Sure, consumers can drive their saving rate into negative territory and continue to borrow heavily to keep on spending.But if they don’t borrow to spend, as seems more likely, earnings in 2005 might show little, if any, growth from last year.

It’s not surprising, then, that the stock market rally that commenced in late 2002 is looking weary.It’s now 27 months old and since 1954, they have averaged 40 months, by my reckoning.Also, bull markets tend to have limited life expectancies-from one to 23 more months-once the Fed starts to raise interest rates.Thus, the current stock rally could be over as of the end of last year, with the January 2005 sell-off marking the beginning of the next down phase of a multi-year, multi-step decline.Or the rally could run 23 months beyond the Fed’s initial rate increase in June 2004, which would carry it to May 2006.

This wide range is another reason I regard a renewed bear market as a “maybe” for this year.And “maybe” stocks will decline this year, but not enough to suggest they are headed for new lows, with that likelihood remaining for later years.

Maybe China will experience a hard landing this year:

China has been trying to cool her overheated economy, but with great difficulty.In the fourth quarter of last year, Chinese GDP rose 9.5% and also 9.5% for the full year, well above her leaders’ target of around 8%.Her economy is still in transition from a command to a market structure; monetary and fiscal tools are crude; and her newly minted buccaneer capitalists, including many state and local officials, are hard to control.

A recession in China would wreak havoc on the rest of Asia, even Japan, which is just emerging from over a decade of deflationary depression, and remains dependent on exports for growth.A serious recession in China would reveal the mountains of excess capacity that is now being built with the aid of direct foreign investment.A hard landing in China will also reveal the strength of her internal demand.Many believe China has developed enough domestic spending to sustain economic growth, but I don’t think that China has a big enough free spending middle class to do the job, and that domestic outlays are fueled principally by direct foreign investment and export revenues.

Revelations of excess capacity will kill direct foreign investment in China and a softer U.S. economy will curtail Chinese exports.The resulting drying up of domestic demand for cell phones, autos and computers will deepen the Chinese recession.

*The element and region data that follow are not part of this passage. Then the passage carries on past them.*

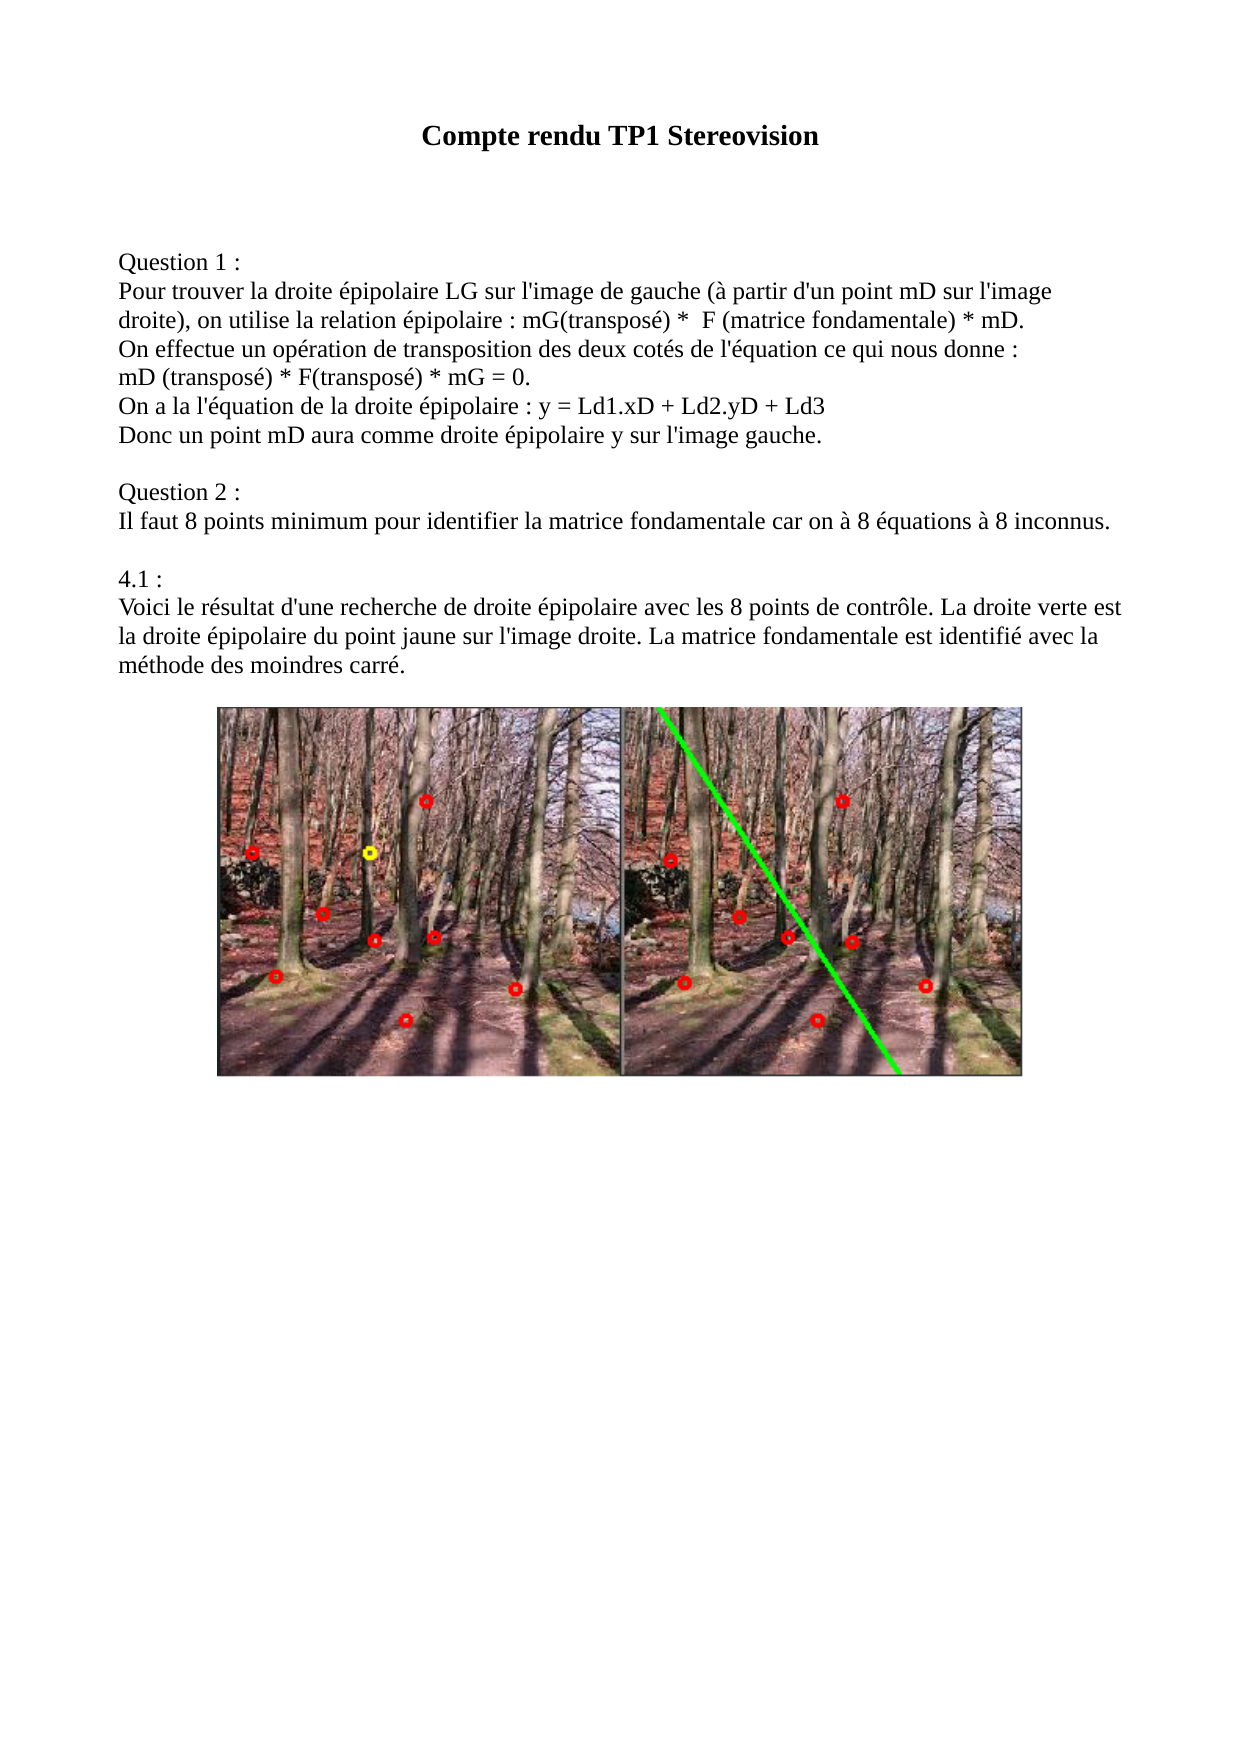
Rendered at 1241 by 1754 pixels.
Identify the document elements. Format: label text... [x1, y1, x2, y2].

text Voici le résultat d'une recherche de droite épipolaire avec les 8 points de contrôle. La droite verte est la droite épipolaire du point jaune sur l'image droite. La matrice fondamentale est identifié avec la méthode des moindres carré. [118, 592, 1122, 679]
text On a la l'équation de la droite épipolaire : y = Ld1.xD + Ld2.yD + Ld3 [118, 391, 1122, 420]
text Question 1 : [118, 247, 1122, 276]
text mD (transposé) * F(transposé) * mG = 0. [118, 362, 1122, 391]
text 4.1 : [118, 564, 1122, 592]
text Pour trouver la droite épipolaire LG sur l'image de gauche (à partir d'un point mD sur l'image droite), on utilise la relation épipolaire : mG(transposé) * F (matrice fondamentale) * mD. [118, 276, 1122, 334]
text Il faut 8 points minimum pour identifier la matrice fondamentale car on à 8 équations à 8 inconnus. [118, 506, 1122, 535]
picture [217, 707, 1024, 1078]
text On effectue un opération de transposition des deux cotés de l'équation ce qui nous donne : [118, 334, 1122, 362]
text Question 2 : [118, 477, 1122, 506]
text Donc un point mD aura comme droite épipolaire y sur l'image gauche. [118, 420, 1122, 449]
text Compte rendu TP1 Stereovision [118, 118, 1122, 152]
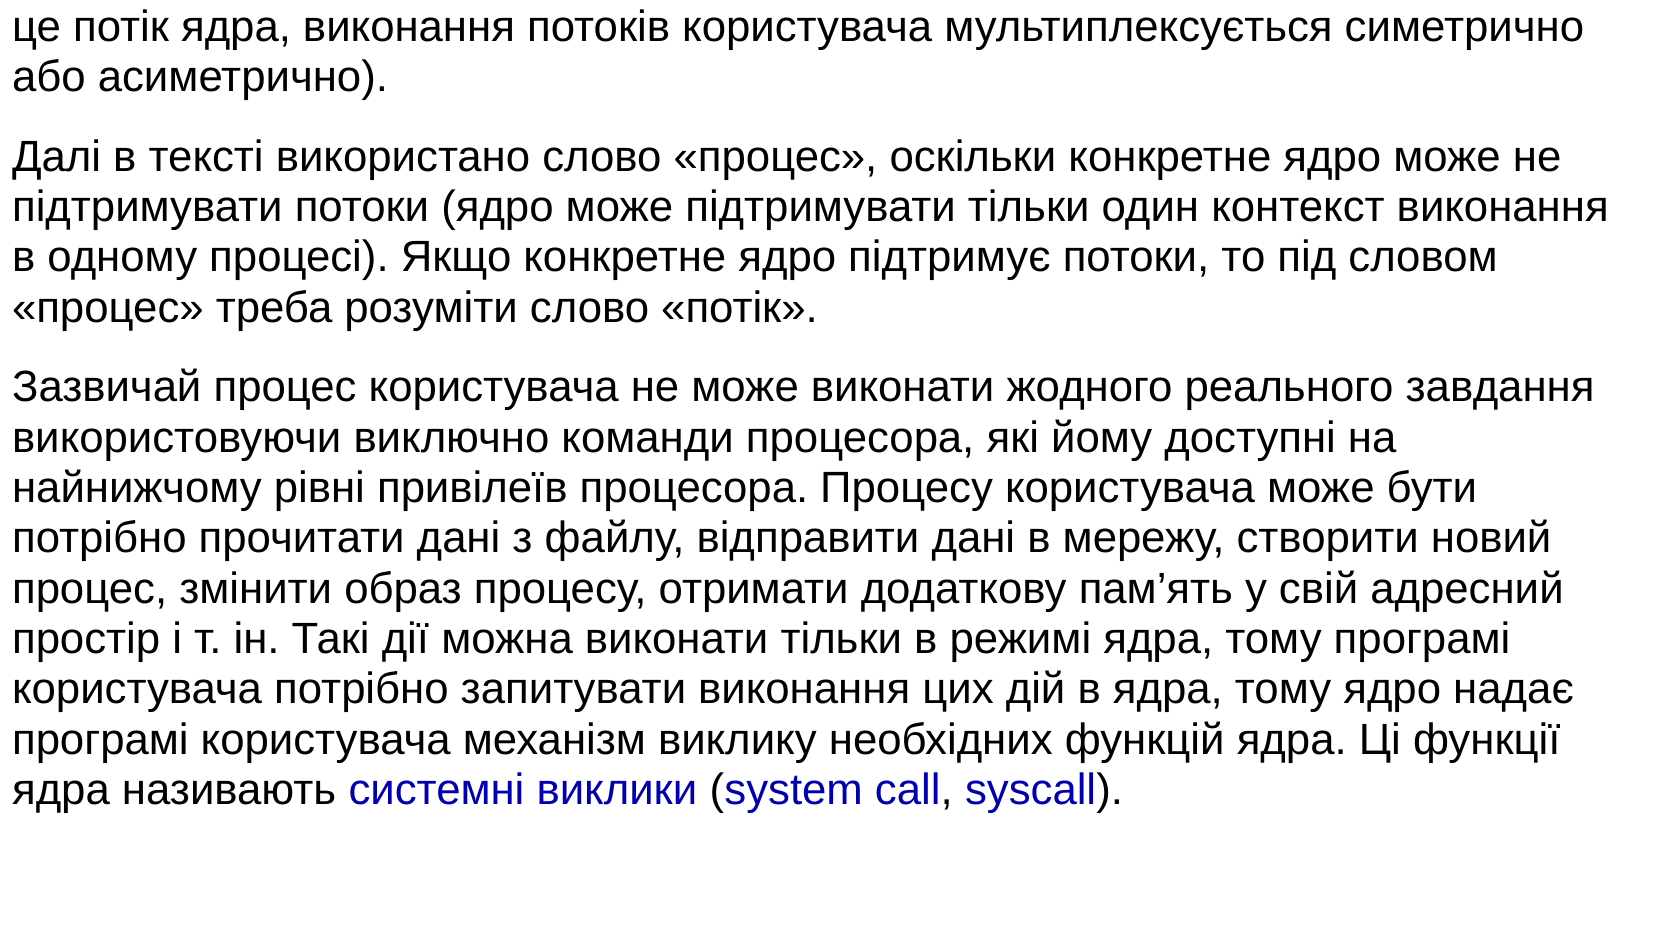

Coincident recessions in the United States and China would almost guarantee a global slump, given the dependence of most countries on exports to the United States for growth and the nearly-stagnant European economies.This, in turn, would no doubt reverse the rapid rise in commodity demand and prices in recent years.Furthermore, global economic weakness could well initiate the worldwide deflation I’ve been expecting-the good deflation of excess supply, unless financial crises develop to the point of chronically retarding demand.